Sue Neilen, senior director at Evoke Galliard, believes a climate to accelerate change has developed.

“After years of discussion, the shift is taking hold,” she said. “Clients are scrutinising their own performance, building information and putting it in the public domain to promote discussion. Others are setting goals and holding teams accountable, investing in internal training to ensure their people are following strategies that address key obstacles.

“It is right up there on the health agenda – a prerequisite to health equity. Race, ethnicity, age and gender can all impact how different people respond to the same medicine or treatment. It’s imperative that we recruit participants representative of the population, or in the case of rare diseases, those most impacted by the condition.

“There’s certainly an obligation to ensure that patients who sign up to clinical trials are as diverse and reflective of the real-world community as possible. The COVID-19 studies demonstrated that clinical trial diversity is possible, even in challenging circumstances.  These are lessons, which are being taken forward. There’s no going back.”

Evoke Galliard, a healthcare communications agency with special expertise in clinical trials communications, brings behavioural science, patient engagement, data and analytics and omnichannel marketing to bear on creating effective clinical trial projects.

“Understanding a community group and their behaviours is central to ensuring that our communications have the right impact,” added Neilen. “So is beginning an open-ended conversation with community or patient advocacy groups. Then it’s a case of knowing where to find them – the channel or space that hard-to-reach participants that are often excluded from clinical trials go to for information. Drawing on that expertise can give trials a head start.”

She underscored that industry has to face challenges of unconscious bias, historical mistrust of research and lack of awareness, as well as the often-significant time commitment asked of patients.

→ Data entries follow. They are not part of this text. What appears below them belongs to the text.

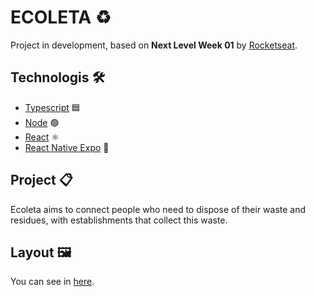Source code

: # ECOLETA ♻️

Project in development, based on **Next Level Week 01** by [Rocketseat](https://rocketseat.com.br/).

## Technologis 🛠️

- [Typescript](https://www.typescriptlang.org/) 🟦 
- [Node](https://nodejs.org/en/) 🟢
- [React](https://reactjs.org/) ⚛
- [React Native Expo](https://expo.io/) 📧

## Project 📋

Ecoleta aims to connect people who need to dispose of their waste and residues, with establishments that collect this waste.

## Layout 🖼️

You can see in [here](https://www.figma.com/file/nrS6VC0NoFNVrT49vK55gq/Ecoleta-Booster).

Neilen added: “Increasing diversity is borne of building relationships with underserved groups, which doesn’t occur overnight. Forging community ties comes from listening and responding in a way that recognises and affirms people of all cultures, ethnicity and other diversity factors. There’s still a lot of groundwork to be put in with patient advocacy groups to achieve meaningful and sustainable change.”

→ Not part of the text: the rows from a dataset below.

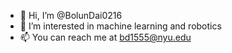 - 👋 Hi, I’m @BolunDai0216
- 👀 I’m interested in machine learning and robotics
- 📫 You can reach me at bd1555@nyu.edu

<!---
BolunDai0216/BolunDai0216 is a ✨ special ✨ repository because its `README.md` (this file) appears on your GitHub profile.
You can click the Preview link to take a look at your changes.
--->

“We dismantle the barriers by putting in the work internally – whether that’s learning or unlearning things, changing processes and challenging biases, or challenging external practices – that’s the way we engage with those communities and their trusted leaders.  Diversity shouldn’t be an afterthought. It’s an investment in the credibility of scientific endeavour.”

Neilen advocates the involvement of patients at an early stage so their insights can democratise study design and accelerate recruitment, and she welcomes guidance from patient groups and drug regulators in the EU, UK and US that are reframing clinical trials.

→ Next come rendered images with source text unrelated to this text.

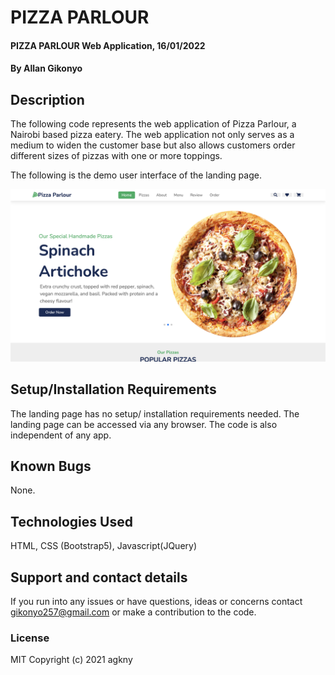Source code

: # PIZZA PARLOUR
#### PIZZA PARLOUR Web Application, 16/01/2022
#### By Allan Gikonyo
## Description
The following code represents the web application of Pizza Parlour, a Nairobi based pizza eatery. The web application not only serves as a medium to widen the customer base but also allows customers order different sizes of pizzas with one or more toppings. 

 The following is the demo user interface of the landing page. 

 ![PizzaPlace](./img/pizza-parlour-reference.jpeg)

<!-- ![Pizza Place](./img/pizza parlour reference.png) -->

## Setup/Installation Requirements
The landing page has no setup/ installation requirements needed. The landing page can be accessed via any browser. The code is also independent of any app. 

## Known Bugs
None. 

## Technologies Used
HTML, CSS (Bootstrap5),  Javascript(JQuery)
## Support and contact details
If you run into any issues or have questions, ideas or concerns contact gikonyo257@gmail.com or make a contribution to the code.
### License
MIT 
Copyright (c) 2021 agkny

“But the onus remains with the sponsor to work in partnership with communities to address health inequalities and to improve enrolment and retention of participants from minority groups,” she added. “We’ve already seen the US FDA demand post-marketing studies of six approved new molecular entities after raising questions about the inclusivity of clinical trial populations. Going forward, what’s obvious is that demonstrating a diverse participant base will be key for regulatory approval.

“Ultimately, diversity in clinical trials is part of a bigger conversation about health equity for all and its impact on specific ethnic groups who, despite having a disproportionate risk for certain diseases, are significantly under-represented in clinical trials. People everywhere now recognise that irrespective of age, gender or ethnicity, everyone should have the opportunity to participate in and benefit from medical research.”